December 18, 2009

Bank Failures in the U.S.

FDIC Shuts Major Ohio Bank, Five Others; 2009 Total Hits 130

AmTrust Bank is the fourth-largest to fail this year.

December 5, 2009

Associated Press — Regulators on Friday shut down AmTrust Bank in Ohio, the fourth-largest bank to fail this year. They also closed five others, bringing to 130 the number of U.S. banks to be brought down so far in 2009 by recession and mountains of bad debt.

The Federal Deposit Insurance Corp. took over AmTrust Bank, based in Cleveland, with about $12 billion in assets and $8 billion in deposits. Its failure is expected to cost the federal deposit insurance fund $2 billion.

About a year ago, the federal Office of Thrift Supervision put restrictions on AmTrust because of concern that its reserves against losses were dangerously low.
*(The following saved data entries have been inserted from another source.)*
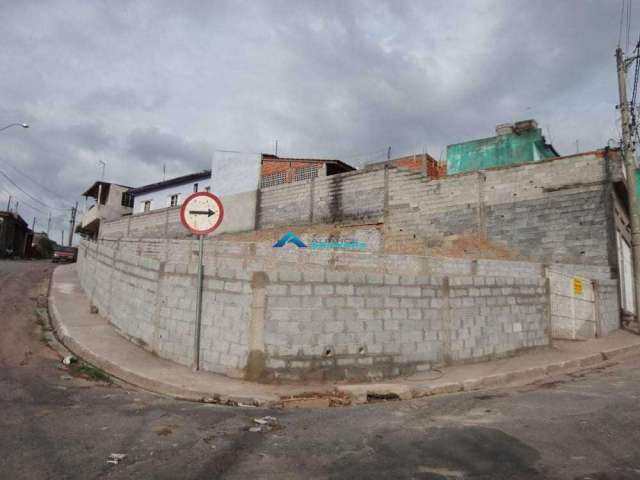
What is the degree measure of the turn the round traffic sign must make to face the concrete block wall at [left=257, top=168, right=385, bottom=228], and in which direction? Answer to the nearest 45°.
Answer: approximately 135° to its left

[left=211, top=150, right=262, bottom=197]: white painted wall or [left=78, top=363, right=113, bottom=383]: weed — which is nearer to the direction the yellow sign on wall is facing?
the weed

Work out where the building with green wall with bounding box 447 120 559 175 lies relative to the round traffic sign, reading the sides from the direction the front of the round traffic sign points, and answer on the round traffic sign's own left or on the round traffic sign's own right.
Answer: on the round traffic sign's own left

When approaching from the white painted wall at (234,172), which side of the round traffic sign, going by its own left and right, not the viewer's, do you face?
back

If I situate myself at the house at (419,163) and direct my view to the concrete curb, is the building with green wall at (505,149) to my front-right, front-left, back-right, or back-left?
back-left

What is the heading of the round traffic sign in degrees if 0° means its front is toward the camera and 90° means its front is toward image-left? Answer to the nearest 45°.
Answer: approximately 0°

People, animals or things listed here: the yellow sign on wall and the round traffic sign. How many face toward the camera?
2
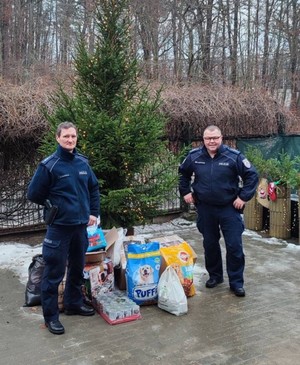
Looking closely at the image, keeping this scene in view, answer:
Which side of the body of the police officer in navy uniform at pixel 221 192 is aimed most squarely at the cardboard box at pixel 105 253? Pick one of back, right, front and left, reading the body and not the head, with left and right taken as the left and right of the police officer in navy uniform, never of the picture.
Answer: right

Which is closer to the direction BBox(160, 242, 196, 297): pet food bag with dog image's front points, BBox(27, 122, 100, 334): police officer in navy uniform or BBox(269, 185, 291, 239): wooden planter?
the police officer in navy uniform

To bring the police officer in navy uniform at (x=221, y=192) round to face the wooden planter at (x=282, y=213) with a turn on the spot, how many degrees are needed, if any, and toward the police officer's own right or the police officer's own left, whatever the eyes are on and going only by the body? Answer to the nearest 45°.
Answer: approximately 180°

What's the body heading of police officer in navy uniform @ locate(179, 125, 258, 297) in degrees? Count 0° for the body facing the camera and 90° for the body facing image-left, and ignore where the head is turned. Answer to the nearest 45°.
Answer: approximately 0°

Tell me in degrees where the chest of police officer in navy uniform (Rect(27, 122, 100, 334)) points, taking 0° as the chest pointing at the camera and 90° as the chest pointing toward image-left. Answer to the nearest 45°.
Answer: approximately 315°

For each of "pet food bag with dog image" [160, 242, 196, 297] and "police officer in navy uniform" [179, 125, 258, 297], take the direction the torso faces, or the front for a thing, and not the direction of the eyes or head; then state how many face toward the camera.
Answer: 2

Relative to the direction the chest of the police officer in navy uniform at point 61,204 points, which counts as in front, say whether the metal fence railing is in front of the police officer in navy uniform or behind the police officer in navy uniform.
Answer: behind
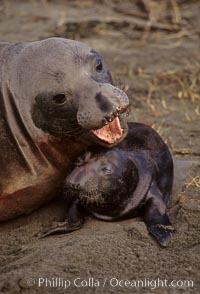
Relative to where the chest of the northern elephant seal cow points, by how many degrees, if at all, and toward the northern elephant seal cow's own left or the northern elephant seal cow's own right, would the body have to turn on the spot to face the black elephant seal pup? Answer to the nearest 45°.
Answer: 0° — it already faces it

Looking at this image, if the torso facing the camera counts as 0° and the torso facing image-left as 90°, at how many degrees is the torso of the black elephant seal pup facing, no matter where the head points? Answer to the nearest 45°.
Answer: approximately 45°

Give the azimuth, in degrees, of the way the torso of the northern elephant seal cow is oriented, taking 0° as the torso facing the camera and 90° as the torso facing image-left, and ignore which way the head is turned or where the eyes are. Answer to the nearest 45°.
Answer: approximately 315°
The regulators told the bank to limit new loans for land acquisition, development or speculative residential construction.

In addition to branches in Ohio, AmTrust — formerly Ohio Savings — had branches in Florida and Phoenix.
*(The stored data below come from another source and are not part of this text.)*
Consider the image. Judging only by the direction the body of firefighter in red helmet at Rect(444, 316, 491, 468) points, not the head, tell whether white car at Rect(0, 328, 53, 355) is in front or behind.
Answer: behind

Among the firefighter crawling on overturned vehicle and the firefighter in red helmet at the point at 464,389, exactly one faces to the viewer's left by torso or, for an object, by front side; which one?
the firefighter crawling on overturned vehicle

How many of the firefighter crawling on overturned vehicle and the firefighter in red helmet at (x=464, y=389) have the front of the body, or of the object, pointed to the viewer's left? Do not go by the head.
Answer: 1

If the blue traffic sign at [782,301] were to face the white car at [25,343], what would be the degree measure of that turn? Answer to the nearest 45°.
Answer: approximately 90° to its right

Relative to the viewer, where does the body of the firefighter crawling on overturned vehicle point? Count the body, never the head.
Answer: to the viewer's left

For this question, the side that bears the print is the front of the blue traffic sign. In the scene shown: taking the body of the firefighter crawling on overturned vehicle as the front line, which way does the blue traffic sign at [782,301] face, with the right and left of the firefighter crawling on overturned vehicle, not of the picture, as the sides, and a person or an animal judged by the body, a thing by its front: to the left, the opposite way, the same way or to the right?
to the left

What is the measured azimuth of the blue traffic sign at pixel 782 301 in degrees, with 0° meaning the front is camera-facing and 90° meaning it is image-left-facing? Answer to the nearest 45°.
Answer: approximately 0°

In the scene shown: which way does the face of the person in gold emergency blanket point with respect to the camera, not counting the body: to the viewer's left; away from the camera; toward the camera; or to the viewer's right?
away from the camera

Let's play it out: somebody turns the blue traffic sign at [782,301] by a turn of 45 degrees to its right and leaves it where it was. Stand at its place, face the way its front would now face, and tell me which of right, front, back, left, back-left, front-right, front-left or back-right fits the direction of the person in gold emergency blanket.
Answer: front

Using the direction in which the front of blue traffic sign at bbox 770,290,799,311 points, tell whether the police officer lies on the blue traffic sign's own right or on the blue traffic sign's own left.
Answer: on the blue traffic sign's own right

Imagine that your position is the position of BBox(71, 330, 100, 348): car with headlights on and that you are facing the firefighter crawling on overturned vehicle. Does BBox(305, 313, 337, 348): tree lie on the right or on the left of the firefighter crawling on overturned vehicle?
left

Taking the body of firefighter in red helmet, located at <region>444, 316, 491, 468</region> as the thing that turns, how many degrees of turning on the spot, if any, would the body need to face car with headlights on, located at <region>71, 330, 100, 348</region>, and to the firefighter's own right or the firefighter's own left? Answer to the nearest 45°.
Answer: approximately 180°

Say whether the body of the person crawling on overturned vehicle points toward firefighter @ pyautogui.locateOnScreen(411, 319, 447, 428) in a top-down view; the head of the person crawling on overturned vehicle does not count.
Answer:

New York Community Bank, based in Westbury, N.Y., agreed to assume the deposits of AmTrust Bank and about $9 billion of its assets. The FDIC will retain the rest for eventual sale. AmTrust's 66 branches will reopen starting Saturday as offices of New York Community Bank, the FDIC said.

In addition, the FDIC and New York Community Bank agreed to share losses on about $6 billion of the failed bank's loans and other assets.

Also seized by the FDIC were three Georgia banks...

As the economy has soured with unemployment rising, home prices tumbling and loan defaults soaring, bank failures have accelerated and sapped billions out of the federal deposit insurance fund. It has fallen into the red.

The FDIC expects the cost of bank failures to grow to about $100 billion during the next four years.

Depositors' money — insured up to $250,000 per account — is not at risk, with the FDIC backed by the government. The FDIC still has about $21 billion cash in loss reserves apart from the insurance fund. It can also tap a Treasury Department credit line of up to $500 billion.

Banks have been especially hurt by failed real estate loans. Banks that had lent to seemingly solid businesses are suffering losses as buildings sit vacant. As development projects collapse, builders are defaulting on their loans.

If the economic recovery falters, defaults on the high-risk loans could spike. Many regional banks hold large concentrations of these loans. Nearly $500 billion in commercial real estate loans are expected to come due annually in the next few years.

The 130 bank failures are the most in a year since 1992 at the height of the savings-and-loan crisis. They have cost the federal deposit insurance fund more than $28 billion so far this year. They compare with 25 last year and three in 2007.